== Segment start ==

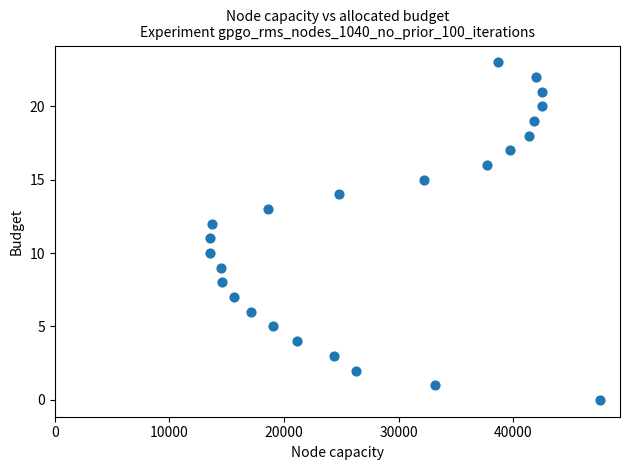

What is the range of X values (max minus min)?

34100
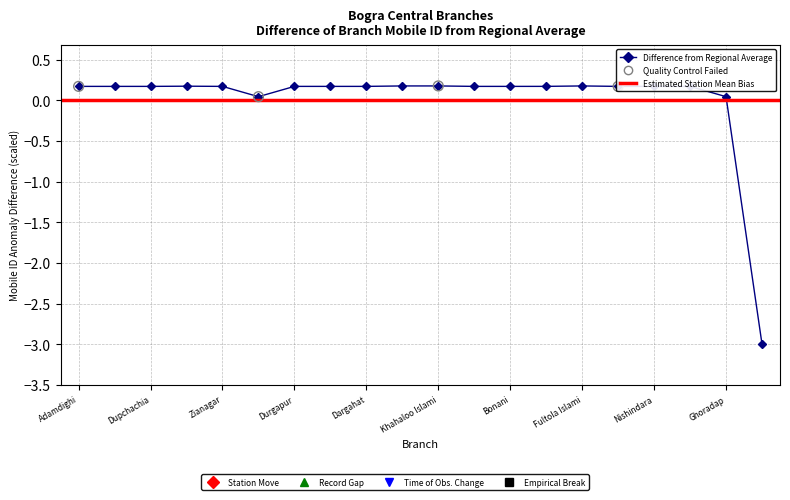

Between Central-02 and Bonani, which is larger?

Bonani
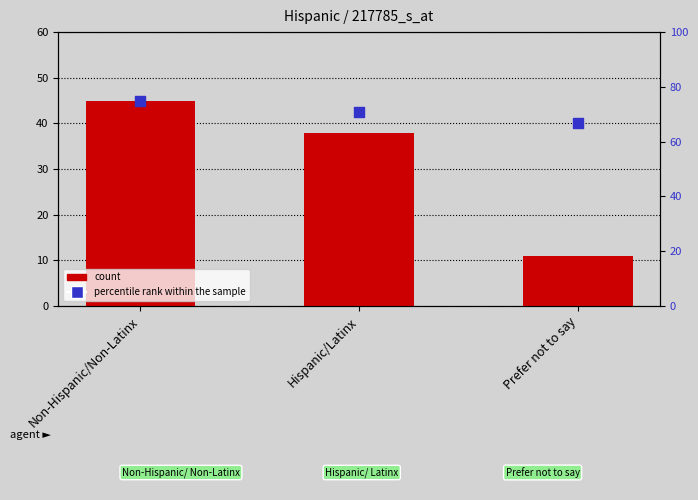

Is the value of percentile rank within the sample at Non-Hispanic/Non-Latinx greater than the value of count at Hispanic/Latinx?

Yes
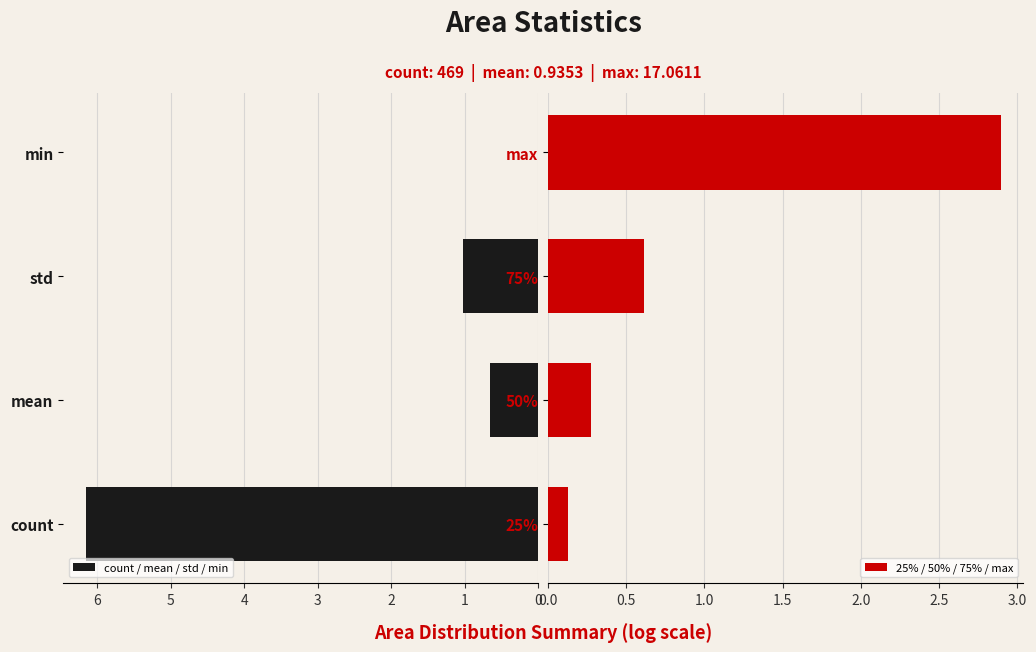

Which series has the largest range (max minus min)?

count / mean / std / min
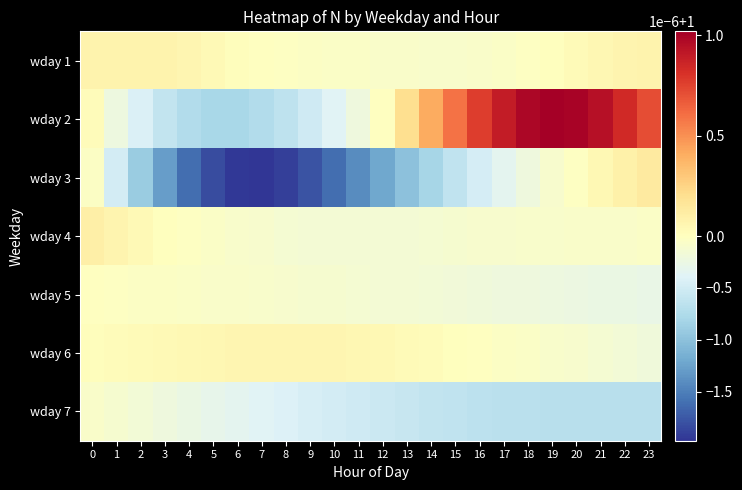

At how many categories does at least one series exceed 0?

24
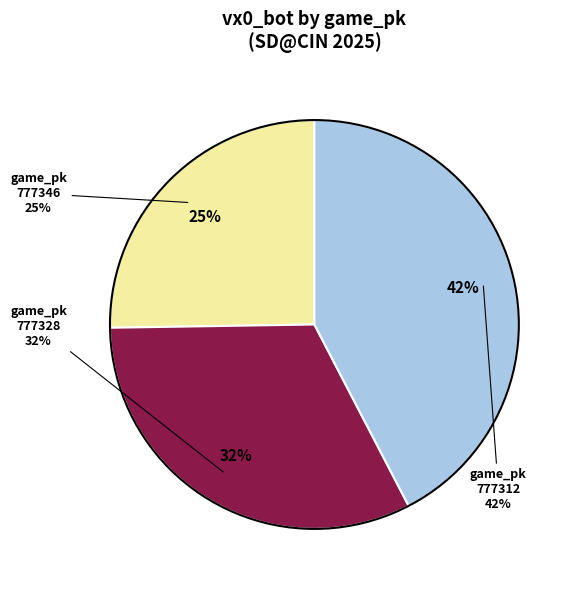

Is 777346 the majority of the pie?

No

== Segment end ==

__INSTRUCTIONS FOR THE TASK__: Repeat the stretch from the line containing "At how many" through the end of the items, word for word, leaving out the pictures.

__PROBLEM SOLUTION__:
At how many categories does at least one series exceed 0?

24

Is 777346 the majority of the pie?

No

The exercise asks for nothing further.